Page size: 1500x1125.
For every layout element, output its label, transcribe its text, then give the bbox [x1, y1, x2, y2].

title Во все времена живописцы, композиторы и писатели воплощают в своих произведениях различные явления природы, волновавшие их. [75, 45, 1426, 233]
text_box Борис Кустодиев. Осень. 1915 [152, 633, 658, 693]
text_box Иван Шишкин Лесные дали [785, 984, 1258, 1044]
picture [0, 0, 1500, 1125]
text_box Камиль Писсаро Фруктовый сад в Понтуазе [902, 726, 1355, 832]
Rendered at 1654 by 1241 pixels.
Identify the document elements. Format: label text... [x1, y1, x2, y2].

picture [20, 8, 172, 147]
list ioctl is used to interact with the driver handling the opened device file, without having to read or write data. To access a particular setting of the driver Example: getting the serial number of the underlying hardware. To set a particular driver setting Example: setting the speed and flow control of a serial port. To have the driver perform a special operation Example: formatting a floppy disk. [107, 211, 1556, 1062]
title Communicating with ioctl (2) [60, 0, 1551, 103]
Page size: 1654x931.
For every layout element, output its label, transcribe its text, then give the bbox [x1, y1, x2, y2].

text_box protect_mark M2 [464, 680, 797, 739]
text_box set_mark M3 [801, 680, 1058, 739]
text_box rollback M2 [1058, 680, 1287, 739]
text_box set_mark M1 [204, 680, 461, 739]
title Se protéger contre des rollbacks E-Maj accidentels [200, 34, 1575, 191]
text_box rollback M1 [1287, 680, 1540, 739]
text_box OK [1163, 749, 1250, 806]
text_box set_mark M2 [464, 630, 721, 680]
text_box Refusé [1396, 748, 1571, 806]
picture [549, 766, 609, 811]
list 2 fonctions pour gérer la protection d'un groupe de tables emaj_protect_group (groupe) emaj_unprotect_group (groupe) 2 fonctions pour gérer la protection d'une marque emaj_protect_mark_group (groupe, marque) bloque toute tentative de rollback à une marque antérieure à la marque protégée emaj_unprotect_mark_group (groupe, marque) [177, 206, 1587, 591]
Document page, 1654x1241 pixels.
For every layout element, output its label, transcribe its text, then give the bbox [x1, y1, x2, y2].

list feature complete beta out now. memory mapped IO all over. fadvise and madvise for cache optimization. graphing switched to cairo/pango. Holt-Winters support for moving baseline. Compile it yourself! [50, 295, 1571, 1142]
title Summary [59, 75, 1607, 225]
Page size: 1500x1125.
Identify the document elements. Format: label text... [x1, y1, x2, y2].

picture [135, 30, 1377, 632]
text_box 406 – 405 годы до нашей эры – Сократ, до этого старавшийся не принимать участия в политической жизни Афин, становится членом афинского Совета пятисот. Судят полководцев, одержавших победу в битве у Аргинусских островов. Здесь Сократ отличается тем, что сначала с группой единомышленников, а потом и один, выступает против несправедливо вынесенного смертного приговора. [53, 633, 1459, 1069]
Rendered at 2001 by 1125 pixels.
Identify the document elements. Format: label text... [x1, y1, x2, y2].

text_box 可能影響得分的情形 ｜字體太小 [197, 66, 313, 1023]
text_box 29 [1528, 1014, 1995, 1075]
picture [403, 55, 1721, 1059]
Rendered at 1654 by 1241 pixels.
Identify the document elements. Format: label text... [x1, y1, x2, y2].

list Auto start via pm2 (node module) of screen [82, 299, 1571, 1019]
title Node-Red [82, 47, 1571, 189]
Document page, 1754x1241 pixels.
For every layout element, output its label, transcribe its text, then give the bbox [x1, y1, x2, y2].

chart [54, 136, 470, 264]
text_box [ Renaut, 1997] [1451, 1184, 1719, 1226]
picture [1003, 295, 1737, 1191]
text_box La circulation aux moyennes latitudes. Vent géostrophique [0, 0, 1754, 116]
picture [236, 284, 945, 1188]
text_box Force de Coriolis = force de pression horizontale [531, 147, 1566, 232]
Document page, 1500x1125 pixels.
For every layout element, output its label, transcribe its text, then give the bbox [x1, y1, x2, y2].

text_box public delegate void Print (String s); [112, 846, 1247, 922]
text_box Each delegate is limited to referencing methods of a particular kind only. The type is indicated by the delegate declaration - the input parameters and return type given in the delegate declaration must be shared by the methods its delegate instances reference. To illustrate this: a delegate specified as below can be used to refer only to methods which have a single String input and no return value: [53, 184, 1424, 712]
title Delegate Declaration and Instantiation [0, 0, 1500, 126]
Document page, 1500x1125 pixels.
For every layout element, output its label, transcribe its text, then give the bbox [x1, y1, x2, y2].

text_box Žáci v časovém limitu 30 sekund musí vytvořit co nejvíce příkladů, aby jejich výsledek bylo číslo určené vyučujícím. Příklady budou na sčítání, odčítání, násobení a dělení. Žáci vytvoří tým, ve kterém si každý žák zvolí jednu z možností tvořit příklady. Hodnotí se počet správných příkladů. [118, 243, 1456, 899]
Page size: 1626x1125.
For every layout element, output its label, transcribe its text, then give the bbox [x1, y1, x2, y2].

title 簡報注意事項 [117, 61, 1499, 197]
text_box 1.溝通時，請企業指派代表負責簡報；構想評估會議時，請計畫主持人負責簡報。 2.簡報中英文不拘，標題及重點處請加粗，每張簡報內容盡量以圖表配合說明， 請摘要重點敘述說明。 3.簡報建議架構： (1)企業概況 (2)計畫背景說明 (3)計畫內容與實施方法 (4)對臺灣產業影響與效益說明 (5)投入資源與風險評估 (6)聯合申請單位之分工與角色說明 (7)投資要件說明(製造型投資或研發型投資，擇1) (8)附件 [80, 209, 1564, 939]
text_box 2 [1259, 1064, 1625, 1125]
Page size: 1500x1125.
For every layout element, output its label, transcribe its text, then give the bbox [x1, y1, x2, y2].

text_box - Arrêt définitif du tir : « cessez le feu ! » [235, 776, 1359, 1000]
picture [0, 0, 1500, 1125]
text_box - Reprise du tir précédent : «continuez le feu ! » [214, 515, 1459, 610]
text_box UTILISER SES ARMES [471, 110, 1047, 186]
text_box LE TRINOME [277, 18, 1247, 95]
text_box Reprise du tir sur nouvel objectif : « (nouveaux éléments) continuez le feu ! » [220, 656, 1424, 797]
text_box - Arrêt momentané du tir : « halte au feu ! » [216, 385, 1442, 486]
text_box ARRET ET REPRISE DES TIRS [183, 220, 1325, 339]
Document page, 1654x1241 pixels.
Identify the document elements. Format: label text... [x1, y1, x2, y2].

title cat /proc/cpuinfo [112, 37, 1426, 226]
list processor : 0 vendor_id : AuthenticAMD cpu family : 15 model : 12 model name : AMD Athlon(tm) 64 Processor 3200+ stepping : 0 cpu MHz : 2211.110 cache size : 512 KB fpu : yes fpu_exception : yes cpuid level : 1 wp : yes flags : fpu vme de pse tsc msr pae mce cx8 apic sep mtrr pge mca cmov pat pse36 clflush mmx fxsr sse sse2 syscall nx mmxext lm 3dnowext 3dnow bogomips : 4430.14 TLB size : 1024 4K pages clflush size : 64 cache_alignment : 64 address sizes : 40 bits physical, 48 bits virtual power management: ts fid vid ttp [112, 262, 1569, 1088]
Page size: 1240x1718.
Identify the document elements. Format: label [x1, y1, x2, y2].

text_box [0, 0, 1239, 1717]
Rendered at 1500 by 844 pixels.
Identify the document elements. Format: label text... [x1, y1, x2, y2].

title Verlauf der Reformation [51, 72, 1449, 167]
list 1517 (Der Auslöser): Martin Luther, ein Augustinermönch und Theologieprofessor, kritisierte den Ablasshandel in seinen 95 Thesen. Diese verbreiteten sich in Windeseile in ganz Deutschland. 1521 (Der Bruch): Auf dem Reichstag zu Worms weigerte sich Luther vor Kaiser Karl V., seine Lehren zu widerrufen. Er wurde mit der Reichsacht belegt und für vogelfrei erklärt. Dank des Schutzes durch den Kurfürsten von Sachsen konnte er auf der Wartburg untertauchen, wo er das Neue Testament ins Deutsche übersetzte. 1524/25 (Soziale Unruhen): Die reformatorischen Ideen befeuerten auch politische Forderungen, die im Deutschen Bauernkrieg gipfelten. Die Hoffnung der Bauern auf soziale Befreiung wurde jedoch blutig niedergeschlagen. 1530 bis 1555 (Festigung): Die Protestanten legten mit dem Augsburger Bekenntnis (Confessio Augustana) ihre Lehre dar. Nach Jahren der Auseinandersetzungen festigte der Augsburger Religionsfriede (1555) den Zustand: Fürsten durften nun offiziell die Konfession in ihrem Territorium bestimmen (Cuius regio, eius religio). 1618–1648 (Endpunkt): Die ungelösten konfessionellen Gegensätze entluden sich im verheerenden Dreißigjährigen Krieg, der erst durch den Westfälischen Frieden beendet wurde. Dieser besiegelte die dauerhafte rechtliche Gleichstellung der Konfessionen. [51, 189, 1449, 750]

__REQUIREMENTS__: Reproduce the rows verbatim, from the very first row through the row that contains "text_box Камиль Писсаро", including that row.

__ANSWER TO THE PROBLEM__:
Page size: 1500x1125.
For every layout element, output its label, transcribe its text, then give the bbox [x1, y1, x2, y2].

title Во все времена живописцы, композиторы и писатели воплощают в своих произведениях различные явления природы, волновавшие их. [75, 45, 1426, 233]
text_box Борис Кустодиев. Осень. 1915 [152, 633, 658, 693]
text_box Иван Шишкин Лесные дали [785, 984, 1258, 1044]
picture [0, 0, 1500, 1125]
text_box Камиль Писсаро Фруктовый сад в Понтуазе [902, 726, 1355, 832]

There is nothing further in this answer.